If passed uniformly random 24-bit values, this code generates 8 independent, bit-packed $\mathcal B(3,0.5)$ samples. The samples are encoded in the 24 least significant bits of $d$ with each sample represented by one of the tri-bits 000, 001, 010 or 011 according to whether they are 0, 1, 2 or 3.
To see this note that 0x249249 in binary is 1001001001001001001001 and thus masks off every third bit. If the bits of t can be treated as i.i.d. Bernoulli variables with $p=1/2$ (i.e. as uniform independent bits), the sum of any three bit positions of t will give a $\mathcal B(3,0.5)$ sample.
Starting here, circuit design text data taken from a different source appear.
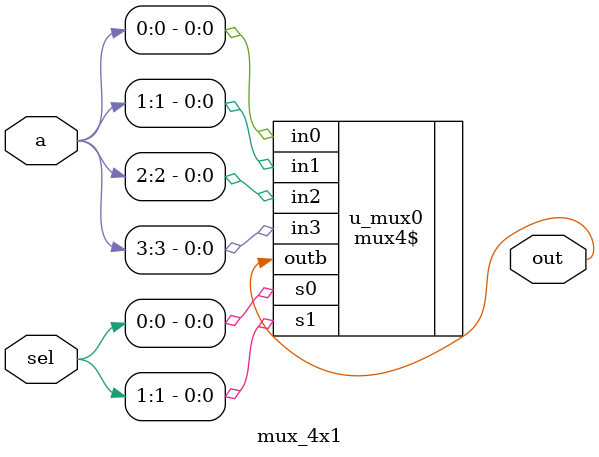
<source format=v>
module mux_4x1 (
   input [3:0] a,
   input [1:0] sel,
   output out
);
;
	mux4$ u_mux0 (.in0(a[0]), .in1(a[1]), .in2(a[2]), .in3(a[3]), .s0(sel[0]), .s1(sel[1]), .outb(out));

endmodule


</source>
The code divides t into three bit chunks and counts the number of bits in each chunk by initialising (in a bit parallel manner) to the value of the least significant bit in each chunk; adding one (in bit-parallel) if the next least significant bit in each chunk is set and finally adding one (in bit-parallel) if the third bit in each chunk is set.
An example might help here. Suppose we have t=011100101011000110111110 as input. To form binomial samples by hand we would divide this into chunks of three: 011 100 101 011 000 110 111 110, then count the bits in each chunk 2 1 2 2 0 2 3 2, then pack these answers as 010 001 010 010 000 010 011 010. The code achieves the same output by first masking off every third bit of t to initialise d=001000001001000000001000, it then adds on to this the value of the bits in every position that is 1 mod 3 by shifting t and masking: 01000000001000001001001 so that after adding (with carries) we have d=010000001010000001010001. Our next summand is the value of the bits in positions 2 mod 3 which we create by shifting t by 2 and masking: 0001001000000001001001 so that after adding (with carries) we have d=010001010010000010011010 as required. Note that the carries from each chunk never overflow into the next chunk up.